DW staff (jp)June 6, 2008

If Germany refuses to pay compensation to Nazi victims in Italy and Greece, its cultural institutes in Italy might face a levy of execution.

https://p.dw.com/p/EEhE
Archive photo of Distomo
The Distomo case has been dragging on for yearsImage: AP

The Supreme Court of Cassation in Rome has ruled that compensation claims brought by wartime Italian soldiers who were interned and forced into labor by the Nazis are legitimate.

The court threw out Germany’s objections that Berlin's "sovereign immunity" meant it could not be sued in an Italian court, reported Italian daily La Repubblica on Thursday, June 5.

Germany has no right to cite state immunity against the Italian civil proceedings, decided the court, on the grounds that there is "no doubt that the international community deems the deportation of these people and their coercion into labor as a crime against humanity."

Germany had denied compensation to the soldiers who were interned after Fascist Italy declared a truce in September 1943. The Nazis then took control in Italy and deported many of the interned Italian soldiers to Germany to work in factories for no pay.

Berlin has in the past compensated Italian civilians forced to work. In this case, however, it argues that the deportees were prisoners of war and there was no basis for the claim.

Epic decision

The ruling marks the latest twist to a series of World War II compensation claims dogging Germany.

In another case, the German government could end up paying up to 28 million euros ($93.54 million) to families of the victims of a Nazi SS massacre in the Greek village of Distomo in 1944, when troops murdered 218 men, women and children.

The case was heard in Italy after Greece's highest court ruled in 2002 against the claimants, arguing that Greek courts could not try cases against a foreign country.

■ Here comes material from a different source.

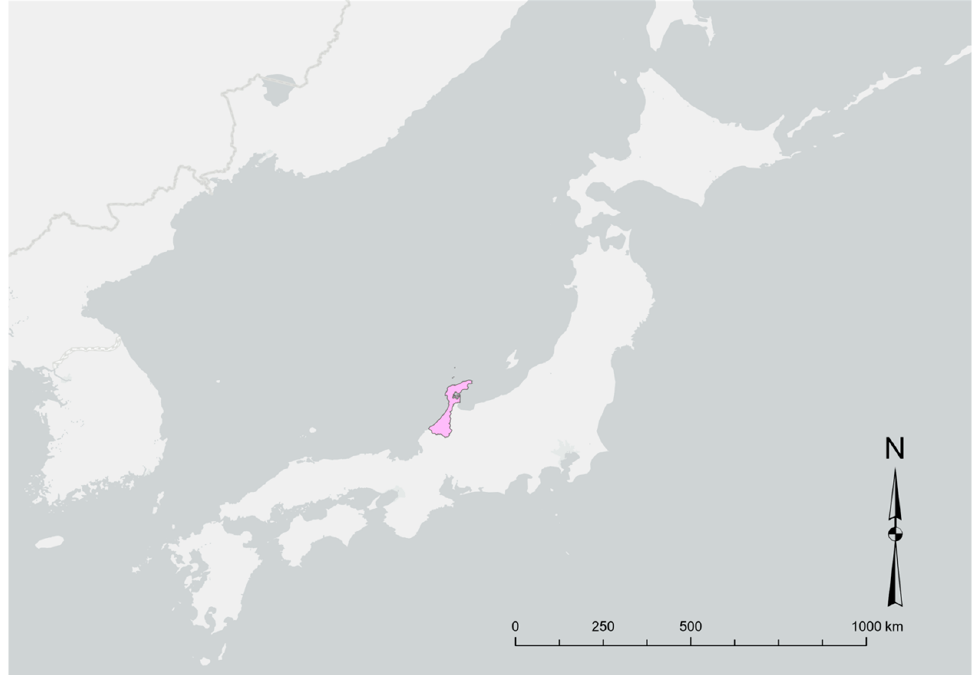
Figure 1. Location of Ishikawa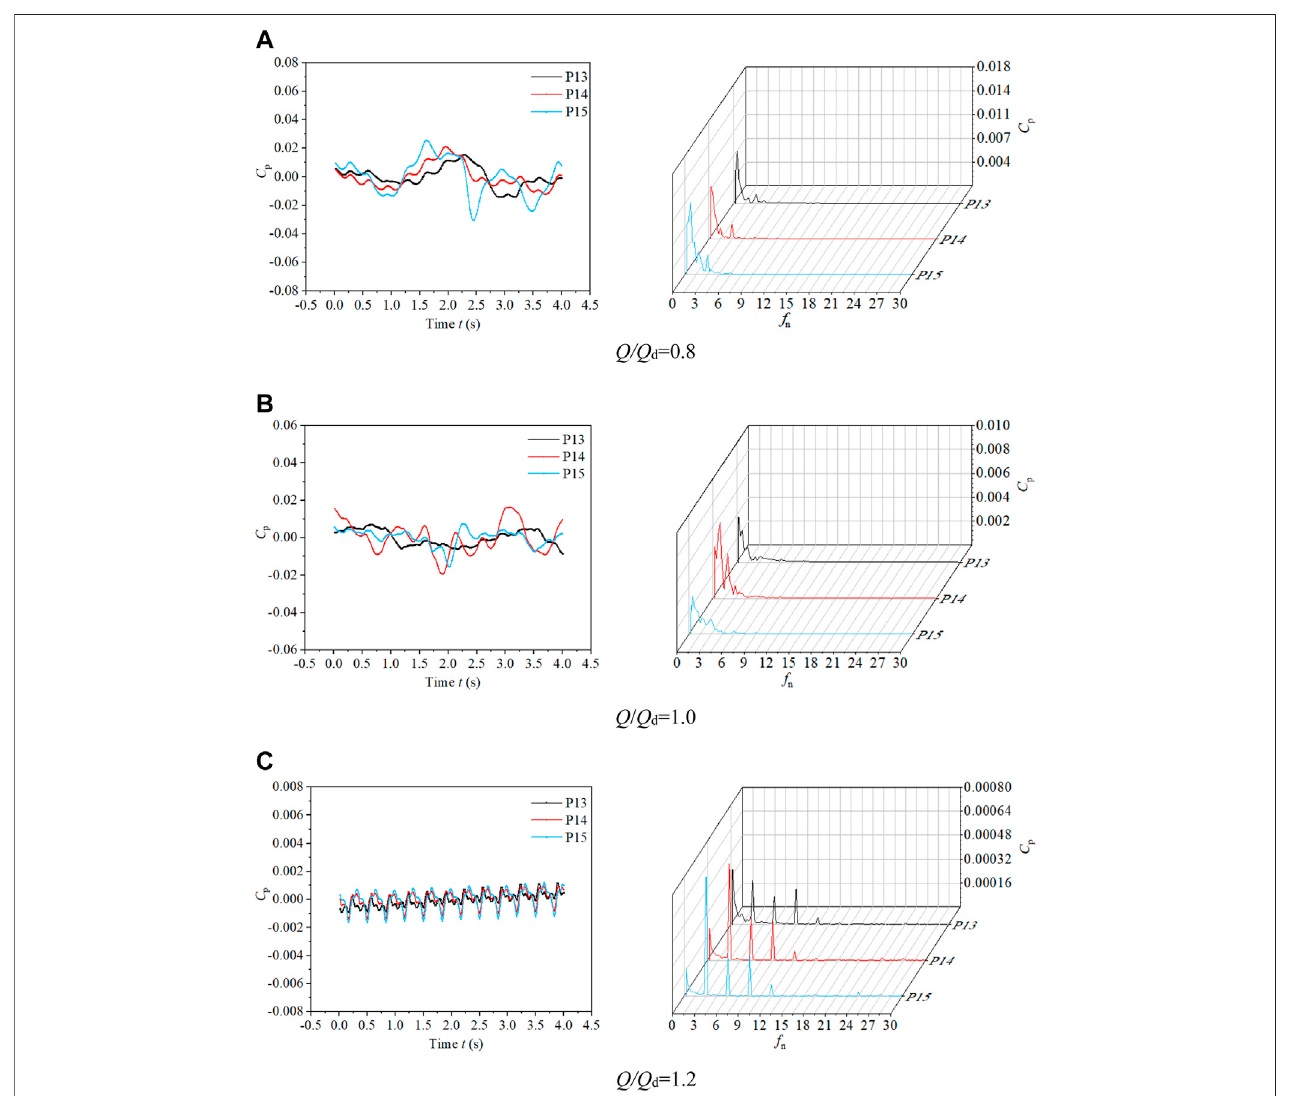
FIGURE 14 | Time domain chart and frequency domain chart of pressure pulsation on the guide vane outlet at monitoring points P13-P15 under different conditions. (A)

The litigants took the case to Italy, to see if they could reach a more favorable ruling there -- as has happened.

The Italian court ruled that if Germany refuses to cooperate, German assets in Italy could be seized as collateral.

Martin Klingner, the claimants' Hamburg-based lawyer, described the move as an "epic decision."

Legal saga

The ruling was part of a long legal saga for victims seeking damages for massacres in over 60 Greek towns and villages.

Germany maintained that it settled all such claims in the 1960s with a payment of 43 million euros and refused to pay.

The Greek court subsequently authorized the seizure and auction of German state properties in Athens, including the Goethe Institute, the German schools in both Athens and Thessalonica, as well as the German Archaeological Institute.

But the Greek government refused to approve selling the land for compensation, and court officials stopped trying to seize German property after Berlin launched a legal appeal.

In 2003, Germany's Federal Court of Justice said that Germany was only liable to pay compensation to states, not to individuals affected by war crimes perpetrated almost 60 years ago.

Foreclosure sales

Villa Massimo in Rome
German cultural centers in Italy might come under the hammerImage: dpa

If Germany refuses to pay this time, Italy has threatened that German cultural centers in the country, such as the German-Italian cultural center Villa Vigoni on Lake Como, will come under the hammer. Goethe Institutes in Italy could also be auctioned off.

The German government has so far refused to comment on the court decisions, although a foreign ministry spokesman said Friday that Berlin was mulling its next move, but that German property in Italy such as consulates and cultural institutes would be protected by diplomatic immunity.

According to reports, international law experts believe Germany may lodge a case against Italy with the International Court of Justice in The Hague, which could prove highly damaging to German-Italian relations.